The Notebook Review forums were hosted by TechTarget, who shut down them down on January 31, 2022. This static read-only archive was pulled by NBR forum users between January 20 and January 31, 2022, in an effort to make sure that the valuable technical information that had been posted on the forums is preserved. For current discussions, many NBR forum users moved over to NotebookTalk.net after the shutdown.
Problems? See this thread at archive.org.

    Sony Style: Are at least some of the built to order upgrades greatly discounted? (namely the SSD upgrade for the new Z)

    Discussion in 'VAIO / Sony' started by Libertine Lush, Feb 23, 2010.

  1. Libertine Lush

    Libertine Lush Notebook Consultant

    Reputations:
    0
    Messages:
    116
    Likes Received:
    0
    Trophy Points:
    30
    I've been keenly, giddily, childishly interested in the new Sony Z. In checking out the customization options, I noticed that the SSD upgrade pricing seems heavily discounted compared to what the price would be if you bought the SSD drives at shops like Newegg or OtherWorldComputing.

    Sony Style's upgrade cost from the base unit of 128GB to the 512GB (256GBx2) with RAID 0 is $1000. The leaves the buyer with an extra 128GB at hand, that is worth at the least, $255, going by Newegg's lowest price.

    At Newegg, the cost of 256GB SDDs range from $670 to $1,060. So if you take a low, round figure of $700, buying from Newegg to do the upgrade to 512GB would cost $1,400.

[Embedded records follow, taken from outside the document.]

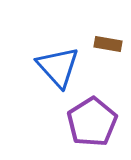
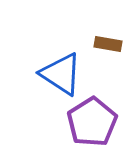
blue triangle: moved 3 px right, 7 px down; rotated 15 degrees counterclockwise
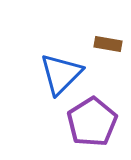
blue triangle: rotated 42 degrees clockwise
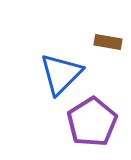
brown rectangle: moved 2 px up
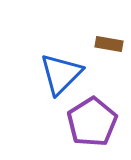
brown rectangle: moved 1 px right, 2 px down
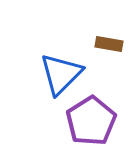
purple pentagon: moved 1 px left, 1 px up
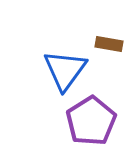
blue triangle: moved 4 px right, 4 px up; rotated 9 degrees counterclockwise
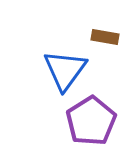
brown rectangle: moved 4 px left, 7 px up
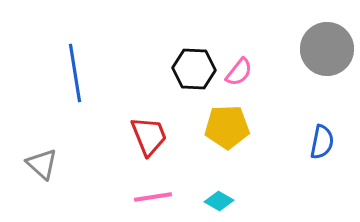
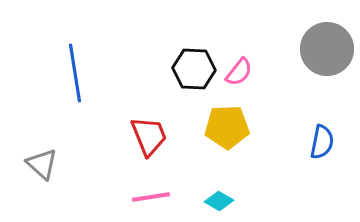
pink line: moved 2 px left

    It seems to me there is the potential problem that the new Sony Z employs some unique Sony innovation, "Quad SSD," thus upgrading yourself, if even possible, may result in an inferior SSD setup.

    Nonetheless, is this a heavily discounted upgrade offered by Sony Style and is it representative of the prices for other component upgrades as well? It certainly seems in stark contrast to Apple's upgrading options which are often twice the actual retail price.

    Thanks for any help.
     
  2. H.A.L. 9000

    H.A.L. 9000 Occam's Chainsaw

    Reputations:
    6,415
    Messages:
    5,296
    Likes Received:
    552
    Trophy Points:
    281
    While the SSD's aren't going to be Intel X25's they *shouldn't be really cheap SSD's. And the configuration is striped RAID 0 for the Quad SSD... Raid0 is basically splitting any amount of data into as many chunks as you have drives... so 4 drives should be a LOT faster than 1 ssd (nearly 4x). There's overhead that will cost you some of that, but with a well designed controller you should see a huge performance kick, especailly since access time and latency aren't the issues they are with HDD's. And the 3Gb/s limit doesn't apply if they plug each of the 4 SSDs into seperate sata ports.

    I just have a really bad feeling that if this configuration tears up in any way, it's going to be a witch to fix and on the bank account.
     
  3. Libertine Lush

    Libertine Lush Notebook Consultant

    Reputations:
    0
    Messages:
    116
    Likes Received:
    0
    Trophy Points:
    30
    From my understanding, though I'm not as tech savvy as most people here, Sony's SSD in this model doesn't appear to be the standard SSD. In this official Sony video ( http://www.youtube.com/watch?v=IEOd8hbYf0E ), at the 1:40 min point, it's explained that they shrunk the standard SSD size by 30%.

    So these SSDs seem uniquely different; and when combined into a quartet does it sound like they'd also be faster than other Quad SSD setups (I've also read it's the first ever Quad SSD setup in a laptop)?

    They further add that it's 6x faster than the conventional 5400rpm HDD. However, are all SSDs generally 6x faster than a 5400rpm HDD?

    By tearing up you merely mean malfunction? And why would it be particularly hard to fix?

    Thanks for your reply.
     
  4. maratus

    maratus Notebook Consultant

    Reputations:
    0
    Messages:
    188
    Likes Received:
    0
    Trophy Points:
    30
    They were talking about sequential r/w speed compared to best 2.5" which are 90-100 MB/s. That is 540-600 MB/s (confirmed by CrystalMark tests) - good for hibernation or copying large files from SSD to itself.

    In real life dual X-18M will outperform Sony's QUAD setup due to higher random r/w performance. Lets hope one can make LIF - MicroSATA adapter to accommodate Intel SSD inside of Vaio Z.